[BEGIN Selected passage]

That music is the output on his sophomore album and Dualtone Records debut, And The War Came. If his first album, 2011’s self-released Roll the Bones, toyed with the idea of roaming free and what it means to pursue your dream, then And The War Came explores what happens when you actually start to succeed. The new territory warranted a new approach, and he’s added members to his touring band to break sonic ground.

Now, a Shakey Graves live show could be a number of things. On any given night, Rose-Garcia is just as likely to employ his self-proclaimed “jump-around mode” or smash his guitar as he is to play a finger-picked solo, interspersing heartbreaking lines like “I could never say / Baby, tomorrow, I’ma be your man,” with self-deprecating narration about what “little shithead me” was thinking when he wrote those lyrics at the age of 16.

“Most people aren’t used to the full-band show or maybe that’s all that some people have seen,” he says. “And then other people have seen me do the like intimate one-man shows, which I still love doing. Sometimes I fret a little bit that people are like, ‘This is not what I signed up for,’ which I think is totally valid. And then, other times I’m like, ‘Well that’s not what I signed up for.’”

Before taking the stage at the Hot August Music Festival in August, Rose-Garcia discussed tackling a folk festival with death metal amps, playing Van Halen on Bob Dylan’s Stratocaster, and finding inspiration at the Lincoln Memorial during an LSD trip.

You’re a very charismatic performer. How does your background in acting play into your live show?

When I was little, I did tons of stage stuff or theater training and all of that is very important as far as being comfortable with expanding on concepts. I mean maybe it’s worse – I overthink stuff on stage because the theater stuff taught me how to keep my body moving while my brain is thinking about different things, you know, so I can be going through the motions and then also be concerned about like my amplifier or thinking about how I’m gonna switch between one thing or the other. I guess there’s no part of my acting background that isn’t present on stage. I think that that’s fair to say.

What’s the difference between festival playing, theater playing? Which do you like better?

Right now we have the opportunity to play everything. One of our favorite shows that we’ve played was in Boise, Idaho and it was at a Shriner’s Lodge. It felt like a middle school gymnasium. We showed up and they had a bunch of kind of like hokey stage props and stuff like fake plants with Christmas lights in them and like old armchairs. Everything was like desert themed because I guess the Shriners are very desert-themed. So they had like murals of Cairo everywhere. And we’re like, “Can we use all of your stuff? Can we play with all this stuff?” And they’re like, “We don’t care. Go ahead.”

Sit in the armchairs.

We did! We drug armchairs out onto stage and then we put all these silly fake plants everywhere. They had these red curtains and [we] started with the curtains closed and then the suitcase that I play in front of the curtain. So I started solo and then went into it and then it was like eee-eee-eee-eee-eee and opened up to this really weird living room.

Look what we have!

Yeah, and we put like a bottle of wine and a couple glasses out. And then when there’s parts in the show where my band doesn’t play and they just sat in these armchairs on stage and drank tequila and watched the show. And it was someone’s birthday and we brought them on stage and gave them their own bottle of wine. That was just us, you know, enjoying our environment. And now it’s like, you know, if we have some big, huge, touring thing where we get to bring our own set, it might be based on that. We might bring our own armchairs and our own weird curtain.

[END Selected passage]

**Do this**
Write out the stretch of the Shakey Graves interview from "We did! We drug" through "what we have!", word for word.

[BEGIN Information given]

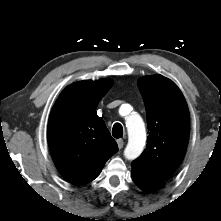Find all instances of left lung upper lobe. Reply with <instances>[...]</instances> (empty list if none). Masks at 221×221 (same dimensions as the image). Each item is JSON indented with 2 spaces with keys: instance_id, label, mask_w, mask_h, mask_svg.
<instances>
[{
  "instance_id": "left-lung-upper-lobe-1",
  "label": "left lung upper lobe",
  "mask_w": 221,
  "mask_h": 221,
  "mask_svg": "<svg viewBox=\"0 0 221 221\" xmlns=\"http://www.w3.org/2000/svg\"><path fill=\"white\" fill-rule=\"evenodd\" d=\"M148 123L146 149L132 164L162 181L167 180L183 160L189 140V110L174 82L162 75L138 80Z\"/></svg>"
}]
</instances>
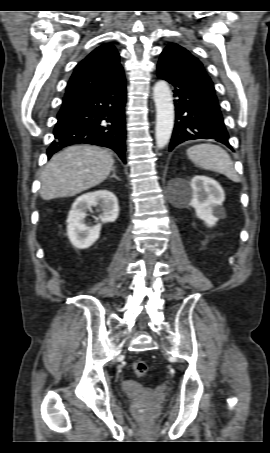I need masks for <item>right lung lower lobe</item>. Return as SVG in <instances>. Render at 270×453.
Returning <instances> with one entry per match:
<instances>
[{
    "label": "right lung lower lobe",
    "instance_id": "1",
    "mask_svg": "<svg viewBox=\"0 0 270 453\" xmlns=\"http://www.w3.org/2000/svg\"><path fill=\"white\" fill-rule=\"evenodd\" d=\"M125 102L124 73L98 90L65 95L48 158L64 147L88 143L113 149L125 162Z\"/></svg>",
    "mask_w": 270,
    "mask_h": 453
}]
</instances>
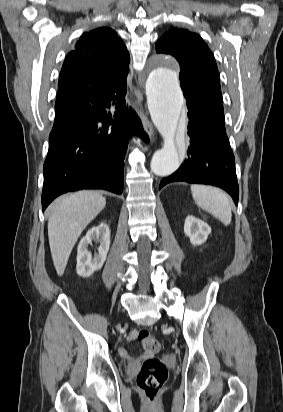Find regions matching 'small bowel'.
Segmentation results:
<instances>
[{"label":"small bowel","mask_w":283,"mask_h":412,"mask_svg":"<svg viewBox=\"0 0 283 412\" xmlns=\"http://www.w3.org/2000/svg\"><path fill=\"white\" fill-rule=\"evenodd\" d=\"M136 334H137L136 331H131L128 335V338H127L128 341L131 342V341L135 340ZM119 355L122 358L127 359V360H133L134 359L133 356L131 355L130 351L125 346H122V347L119 348Z\"/></svg>","instance_id":"1"}]
</instances>
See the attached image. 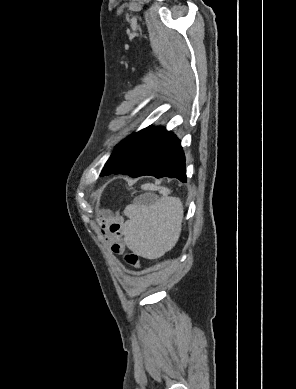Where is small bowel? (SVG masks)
<instances>
[{
  "mask_svg": "<svg viewBox=\"0 0 296 389\" xmlns=\"http://www.w3.org/2000/svg\"><path fill=\"white\" fill-rule=\"evenodd\" d=\"M99 228L103 242L113 254H121L125 250L123 239V218L109 210L100 212Z\"/></svg>",
  "mask_w": 296,
  "mask_h": 389,
  "instance_id": "obj_1",
  "label": "small bowel"
}]
</instances>
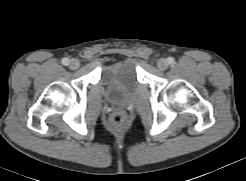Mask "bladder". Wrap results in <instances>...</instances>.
I'll list each match as a JSON object with an SVG mask.
<instances>
[{
	"instance_id": "1",
	"label": "bladder",
	"mask_w": 246,
	"mask_h": 181,
	"mask_svg": "<svg viewBox=\"0 0 246 181\" xmlns=\"http://www.w3.org/2000/svg\"><path fill=\"white\" fill-rule=\"evenodd\" d=\"M107 88L113 99H120L138 84V71L132 61H121L107 69Z\"/></svg>"
}]
</instances>
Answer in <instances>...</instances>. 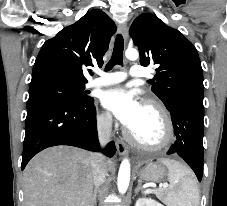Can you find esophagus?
I'll return each mask as SVG.
<instances>
[{
	"label": "esophagus",
	"mask_w": 227,
	"mask_h": 206,
	"mask_svg": "<svg viewBox=\"0 0 227 206\" xmlns=\"http://www.w3.org/2000/svg\"><path fill=\"white\" fill-rule=\"evenodd\" d=\"M119 31H120V33L122 34L123 38L126 41L127 37H128V25H127V23H122L119 26ZM116 146H117V151H118L120 156H125L127 154V147H126L125 143L122 140L117 139Z\"/></svg>",
	"instance_id": "esophagus-1"
}]
</instances>
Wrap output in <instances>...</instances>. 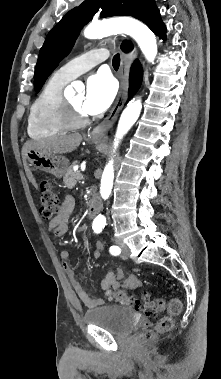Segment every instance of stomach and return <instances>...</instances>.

[END Information given]

**Exercise output**
We did! We drug armchairs out onto stage and then we put all these silly fake plants everywhere. They had these red curtains and [we] started with the curtains closed and then the suitcase that I play in front of the curtain. So I started solo and then went into it and then it was like eee-eee-eee-eee-eee and opened up to this really weird living room.

Look what we have!